§ **READING TEXT**
----

Network operations performance optimization

The TURN Server performance very significantly depends on how efficiently the operational system handles the TCP/IP stack operations. Performance optimization may be achieved by combination of several approaches:

### High-end NICs with RSS feature (Receive-side scaling). ###

If you have nice expensive NICs with optimal drivers, then you can turn ON the RSS feature, and that will help to distribute the network load among multiple CPUs. The TURN server is inherently multi-threaded application that was designed to utilize multiple CPUs. But the network packet receiving kernel process may become a bottleneck. RSS is a way to overcome that bottleneck.

See also the next section.

### "Software RSS" : Receive Packet Steering (RPS). ###

If your network card does not support RSS, then your can use an OS that emulates that functionality in software, for example recent versions of BSD and Linux. Read the documentation on your OS to find out how to turn ON RSS and RPS. General description what RSS and RPS are can be found here:

Scaling in the Linux Networking Stack

### Load balancing among multiple systems. ###

This is the best and most efficient performance tuning approach. It allows near-linear performance improvement - proportional to the number of available systems; virtually unlimited scalability can be achieved.

You have three options here:

Set a networking load-balancing equipment that redirects the requests to a member of the TURN servers group. In general case, it must take care about redirecting the requests to the same server from the same client IP - because some TURN sessions from the same client must share the information. There are two cases when different TURN sessions must interact: RTP/RTCP connection pairs (from RFC 5766) and TCP relay (from RFC 6062). If you are not using those features then a simple network load balancing is enough. If you do use those features, then you have to map the whole client IP (with all its network ports) o the same TURN server. Also, if you are using the mobile TURN (from the new MICE draft) then you cannot use the network load balancer option because client sessions from different IP addresses must interact - so you have to use the next option (see below).

----

§ **PROVIDED MATERIAL**
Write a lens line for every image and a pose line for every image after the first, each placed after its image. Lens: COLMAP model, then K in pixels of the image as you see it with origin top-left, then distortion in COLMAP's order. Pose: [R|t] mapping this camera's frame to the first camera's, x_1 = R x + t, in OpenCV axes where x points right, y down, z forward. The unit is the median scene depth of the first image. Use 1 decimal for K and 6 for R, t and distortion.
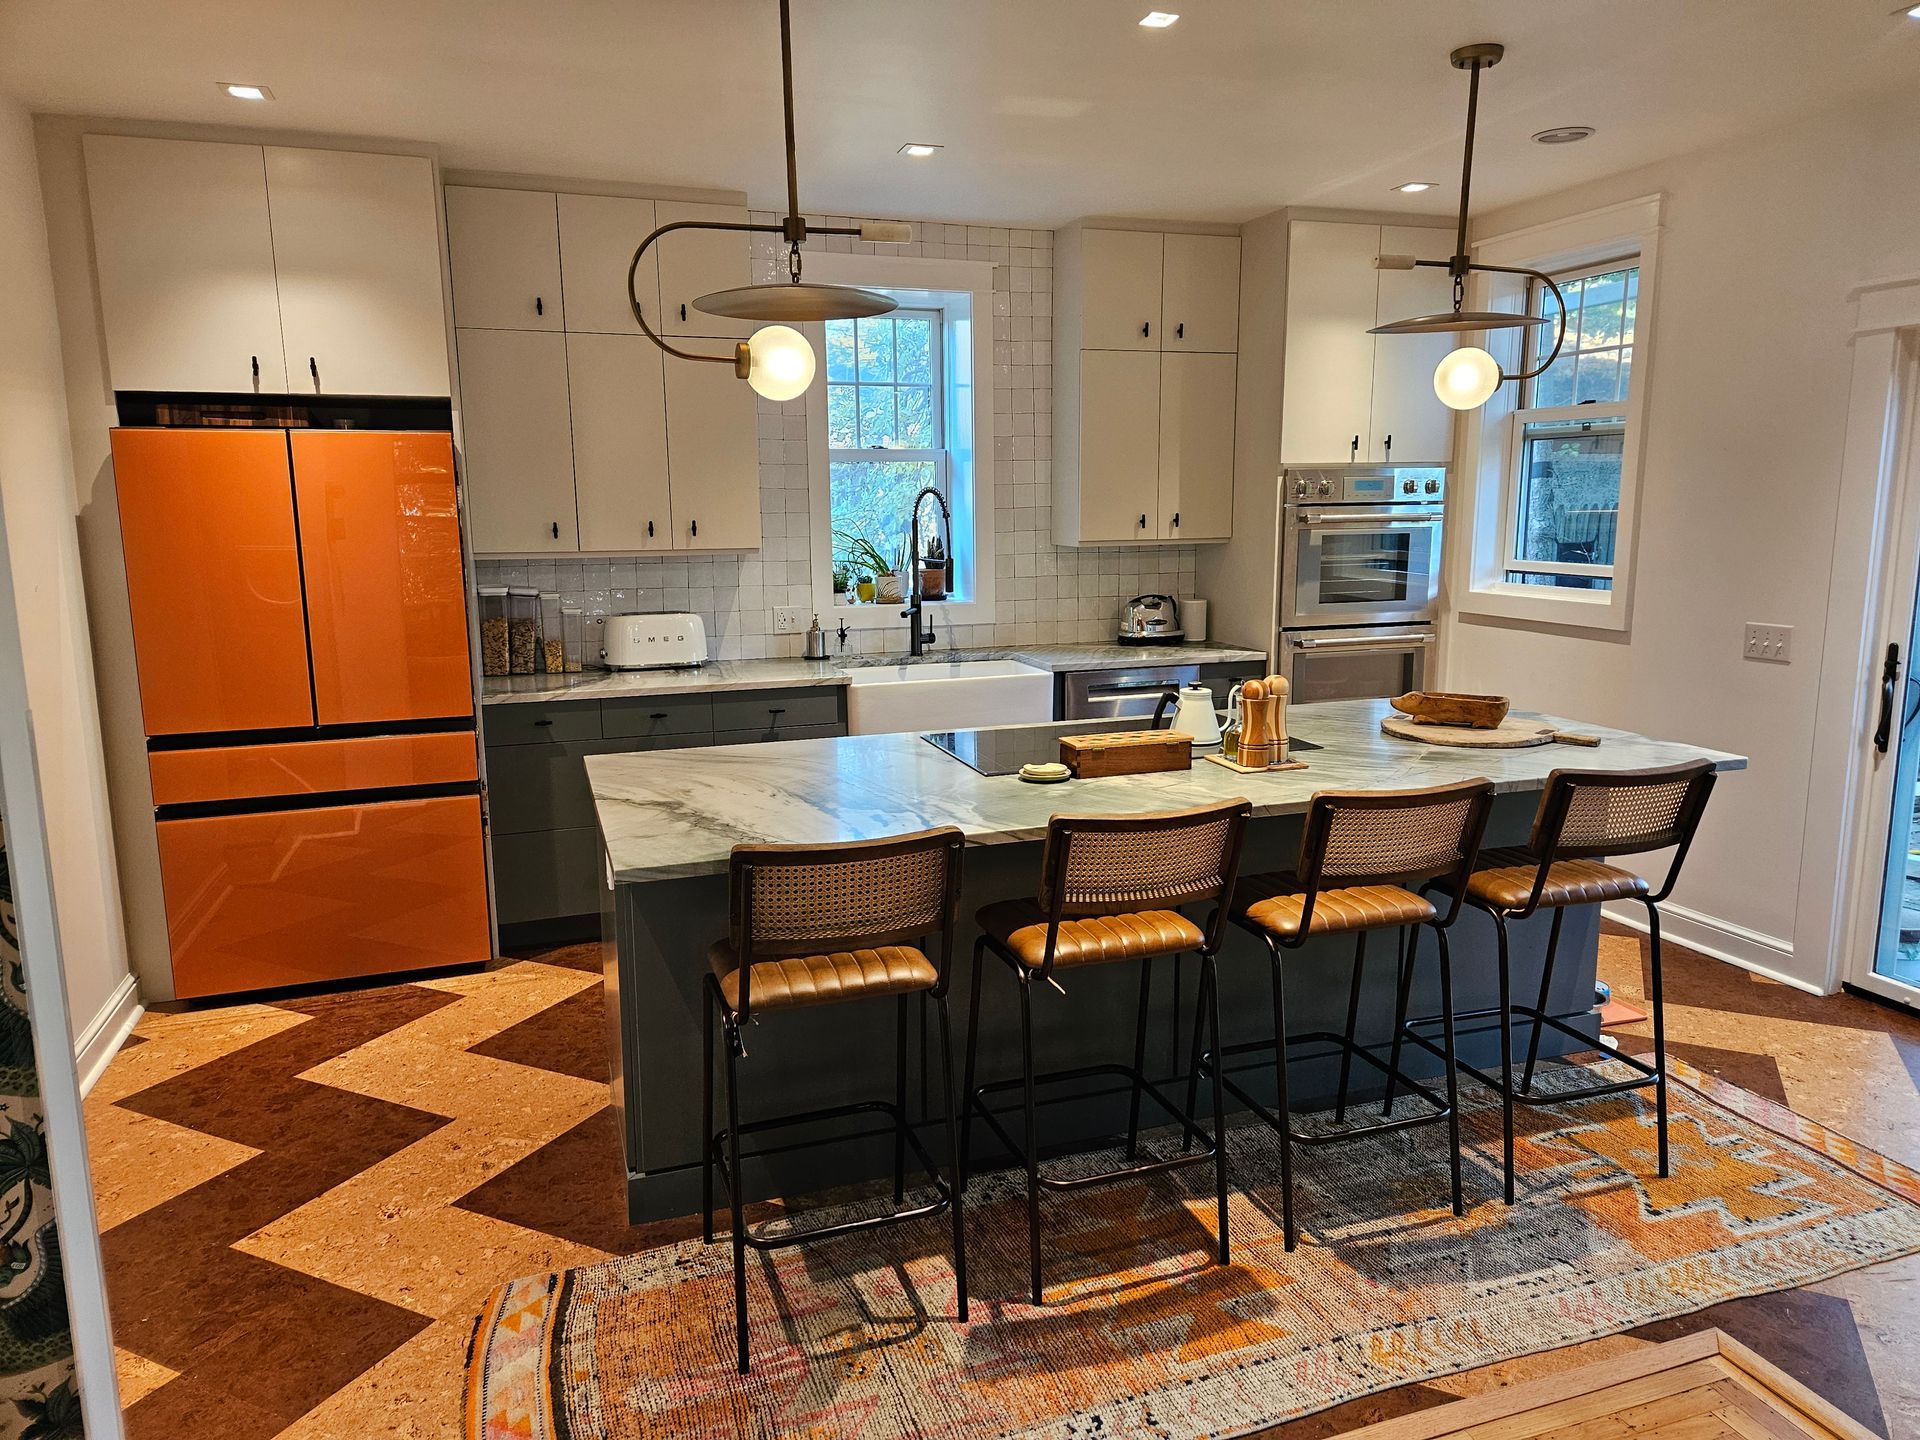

----

§ **TASK LIST**
a – Return the passage in the network optimization text from "This is the" up to and including "can be achieved.", unchanged.
b – In the network optimization text, what are the two cases in which different TURN sessions must interact?

§ **ANSWERS FOR THE TASKS**
a –
This is the best and most efficient performance tuning approach. It allows near-linear performance improvement - proportional to the number of available systems; virtually unlimited scalability can be achieved.

b – RTP/RTCP connection pairs (from RFC 5766) and TCP relay (from RFC 6062).